The pursuit of leading and novel technologies
During the last two decades, MCL has helped develop several world-leading technologies in media analysis, coding, and transmission. Examples include: wavelet-based texture analysis, fast motion search for video coding based on spatial-temporal prediction, rate-distortion modeling for compressed video, synchronization techniques for OFDMA, and design of integrated media compression/encryption schemes. MCL will be devoted to the visual big data challenge in the next decade.
Professor Kuo hopes that the R&D experience at the Media Communications Lab will be a memorable and motivating life experience for of all its members.
Professor Kuo founded the Media Communications Lab at USC in January of 1989. In the first year, it had only three PhD students – Takang Ku, Kyoung Mu Lee and Tianhorng Chang – who conducted research on fast Toepliz solvers, shape from shading, and wavelet-based texture analysis, respectively. Over time, the lab gradually expanded and worked on variety of problems in wavelet applications and video coding. Within the topic of wavelets, the group published a series of papers on texture analysis, curve description, fractal analysis, multimedia watermarking, and environmental sound analysis. In the realm of video coding, MCL contributed to international standards such as JPEG2000, MPEG- 4, MPEG-7, H.263++. Additionally, many alumni were and are active in H.264/AVC, H.264/SVC, MVC, 3DVC, and HEVC standardization activities.
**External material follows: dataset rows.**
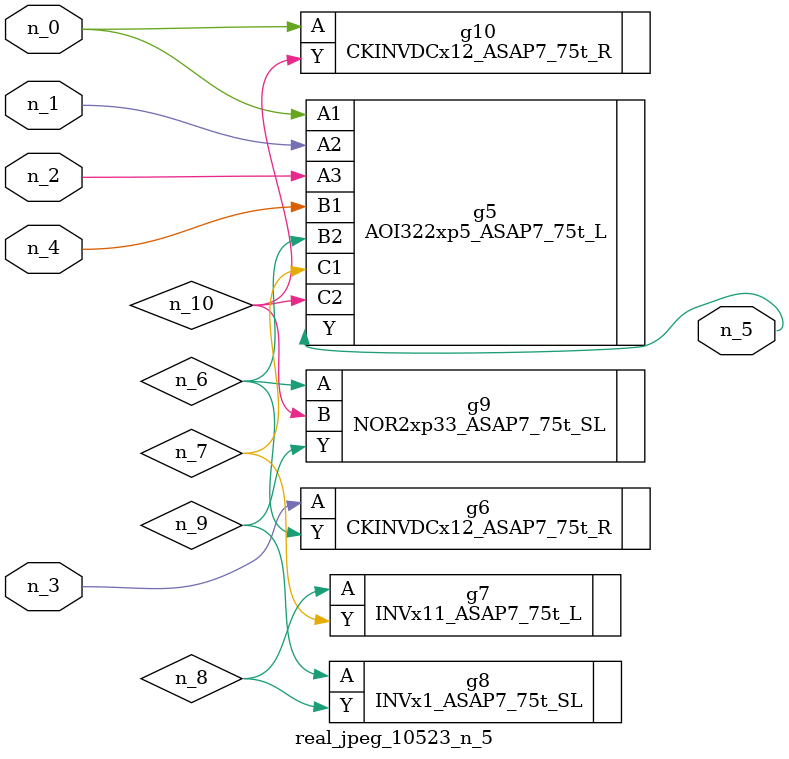
<source format=v>
module real_jpeg_10523_n_5 (n_4, n_0, n_1, n_2, n_3, n_5);

input n_4;
input n_0;
input n_1;
input n_2;
input n_3;

output n_5;

wire n_8;
wire n_6;
wire n_7;
wire n_10;
wire n_9;

AOI322xp5_ASAP7_75t_L g5 ( 
.A1(n_0),
.A2(n_1),
.A3(n_2),
.B1(n_4),
.B2(n_6),
.C1(n_7),
.C2(n_10),
.Y(n_5)
);

CKINVDCx12_ASAP7_75t_R g10 ( 
.A(n_0),
.Y(n_10)
);

CKINVDCx12_ASAP7_75t_R g6 ( 
.A(n_3),
.Y(n_6)
);

NOR2xp33_ASAP7_75t_SL g9 ( 
.A(n_6),
.B(n_10),
.Y(n_9)
);

INVx11_ASAP7_75t_L g7 ( 
.A(n_8),
.Y(n_7)
);

INVx1_ASAP7_75t_SL g8 ( 
.A(n_9),
.Y(n_8)
);


endmodule
</source>
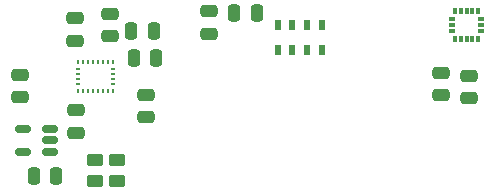
<source format=gbr>
%TF.GenerationSoftware,KiCad,Pcbnew,6.0.5*%
%TF.CreationDate,2022-05-19T12:05:37-04:00*%
%TF.ProjectId,Blackbox,426c6163-6b62-46f7-982e-6b696361645f,rev?*%
%TF.SameCoordinates,Original*%
%TF.FileFunction,Paste,Bot*%
%TF.FilePolarity,Positive*%
%FSLAX46Y46*%
G04 Gerber Fmt 4.6, Leading zero omitted, Abs format (unit mm)*
G04 Created by KiCad (PCBNEW 6.0.5) date 2022-05-19 12:05:37*
%MOMM*%
%LPD*%
G01*
G04 APERTURE LIST*
G04 Aperture macros list*
%AMRoundRect*
0 Rectangle with rounded corners*
0 $1 Rounding radius*
0 $2 $3 $4 $5 $6 $7 $8 $9 X,Y pos of 4 corners*
0 Add a 4 corners polygon primitive as box body*
4,1,4,$2,$3,$4,$5,$6,$7,$8,$9,$2,$3,0*
0 Add four circle primitives for the rounded corners*
1,1,$1+$1,$2,$3*
1,1,$1+$1,$4,$5*
1,1,$1+$1,$6,$7*
1,1,$1+$1,$8,$9*
0 Add four rect primitives between the rounded corners*
20,1,$1+$1,$2,$3,$4,$5,0*
20,1,$1+$1,$4,$5,$6,$7,0*
20,1,$1+$1,$6,$7,$8,$9,0*
20,1,$1+$1,$8,$9,$2,$3,0*%
G04 Aperture macros list end*
%ADD10RoundRect,0.250000X0.475000X-0.250000X0.475000X0.250000X-0.475000X0.250000X-0.475000X-0.250000X0*%
%ADD11RoundRect,0.250000X-0.475000X0.250000X-0.475000X-0.250000X0.475000X-0.250000X0.475000X0.250000X0*%
%ADD12RoundRect,0.250000X-0.250000X-0.475000X0.250000X-0.475000X0.250000X0.475000X-0.250000X0.475000X0*%
%ADD13RoundRect,0.250000X0.250000X0.475000X-0.250000X0.475000X-0.250000X-0.475000X0.250000X-0.475000X0*%
%ADD14RoundRect,0.250000X0.450000X-0.262500X0.450000X0.262500X-0.450000X0.262500X-0.450000X-0.262500X0*%
%ADD15RoundRect,0.087500X0.087500X-0.187500X0.087500X0.187500X-0.087500X0.187500X-0.087500X-0.187500X0*%
%ADD16RoundRect,0.087500X0.187500X-0.087500X0.187500X0.087500X-0.187500X0.087500X-0.187500X-0.087500X0*%
%ADD17RoundRect,0.150000X0.512500X0.150000X-0.512500X0.150000X-0.512500X-0.150000X0.512500X-0.150000X0*%
%ADD18R,0.550000X0.950000*%
%ADD19R,0.230000X0.350000*%
%ADD20R,0.350000X0.230000*%
G04 APERTURE END LIST*
D10*
%TO.C,C122*%
X157770000Y-100830000D03*
X157770000Y-98930000D03*
%TD*%
%TO.C,C124*%
X141800000Y-106175000D03*
X141800000Y-104275000D03*
%TD*%
%TO.C,C107*%
X146400000Y-101400000D03*
X146400000Y-99500000D03*
%TD*%
%TO.C,C106*%
X149400000Y-101025000D03*
X149400000Y-99125000D03*
%TD*%
D11*
%TO.C,C103*%
X179800000Y-104350000D03*
X179800000Y-106250000D03*
%TD*%
D12*
%TO.C,C105*%
X151196000Y-100584000D03*
X153096000Y-100584000D03*
%TD*%
D13*
%TO.C,C125*%
X144825000Y-112850000D03*
X142925000Y-112850000D03*
%TD*%
D14*
%TO.C,R101*%
X148100000Y-113312500D03*
X148100000Y-111487500D03*
%TD*%
D11*
%TO.C,C104*%
X152475000Y-106000000D03*
X152475000Y-107900000D03*
%TD*%
D15*
%TO.C,U1*%
X180578000Y-101301000D03*
X180078000Y-101301000D03*
X179578000Y-101301000D03*
X179078000Y-101301000D03*
X178578000Y-101301000D03*
D16*
X178353000Y-100576000D03*
X178353000Y-100076000D03*
X178353000Y-99576000D03*
D15*
X178578000Y-98851000D03*
X179078000Y-98851000D03*
X179578000Y-98851000D03*
X180078000Y-98851000D03*
X180578000Y-98851000D03*
D16*
X180803000Y-99576000D03*
X180803000Y-100076000D03*
X180803000Y-100576000D03*
%TD*%
D10*
%TO.C,C123*%
X146550000Y-109200000D03*
X146550000Y-107300000D03*
%TD*%
D12*
%TO.C,C101*%
X159898000Y-99060000D03*
X161798000Y-99060000D03*
%TD*%
D11*
%TO.C,C102*%
X177370000Y-104140000D03*
X177370000Y-106040000D03*
%TD*%
D17*
%TO.C,U5*%
X144287500Y-108900000D03*
X144287500Y-109850000D03*
X144287500Y-110800000D03*
X142012500Y-110800000D03*
X142012500Y-108900000D03*
%TD*%
D18*
%TO.C,U4*%
X163571000Y-100076500D03*
X164821000Y-100076500D03*
X166071000Y-100076500D03*
X167321000Y-100076500D03*
X167321000Y-102226500D03*
X166071000Y-102226500D03*
X164821000Y-102226500D03*
X163571000Y-102226500D03*
%TD*%
D19*
%TO.C,U2*%
X149647500Y-103182500D03*
D20*
X149617500Y-103762500D03*
X149617500Y-104192500D03*
X149617500Y-104622500D03*
X149617500Y-105052500D03*
D19*
X149647500Y-105632500D03*
X149217500Y-105632500D03*
X148787500Y-105632500D03*
X148357500Y-105632500D03*
X147927500Y-105632500D03*
X147497500Y-105632500D03*
X147067500Y-105632500D03*
X146637500Y-105632500D03*
D20*
X146667500Y-105052500D03*
X146667500Y-104622500D03*
X146667500Y-104192500D03*
X146667500Y-103762500D03*
D19*
X146637500Y-103182500D03*
X147067500Y-103182500D03*
X147497500Y-103182500D03*
X147927500Y-103182500D03*
X148357500Y-103182500D03*
X148787500Y-103182500D03*
X149217500Y-103182500D03*
%TD*%
D12*
%TO.C,C108*%
X151384000Y-102870000D03*
X153284000Y-102870000D03*
%TD*%
D14*
%TO.C,R102*%
X150000000Y-113312500D03*
X150000000Y-111487500D03*
%TD*%
M02*

</source>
Group members have also worked in several other areas, such as wireless communications and networking, biomedical imaging, bioinformatics, multimedia forensics, and security. In 2010, MCL re-adjusted its research focus in response to the developing “big data” challenges. with the goal of efficient and robust large scale image/video data management.
Our R&D Outlook
Substantiality has become a main theme of science and technology in recent years. As civilization continues to develop, humans need be conscious in keeping the environment clean for future generations. As scientists and engineers of the 21st century, it is our destiny to keep green technologies as one of the top priorities. In the area of artificial intelligence and machine learning, it is urgent to explore a novel green learning technology, which is competitive with deep learning in performance yet with significantly lower power consumption in both training and inference.
Professor Kuo has been devoted to this subject since 2015. A sequence of papers on green learning systems has been published. Examples include: PixelHop, PointHop, FaceHop, GraphHop, GenHop, etc. These solutions have common characteristics, including low power consumption, small model sizes, weak supervision and scalability. The underlying principle of MCL’s green learning solutions is successive subspace learning (SSL).
Green learning will be the central R&D focus of MCL in the next decade. MCL members will push the envelope of green learning and develop effective green solutions for natural language processing, knowledge understanding, computer vision, joint audio-visual processing, and 3D data processing.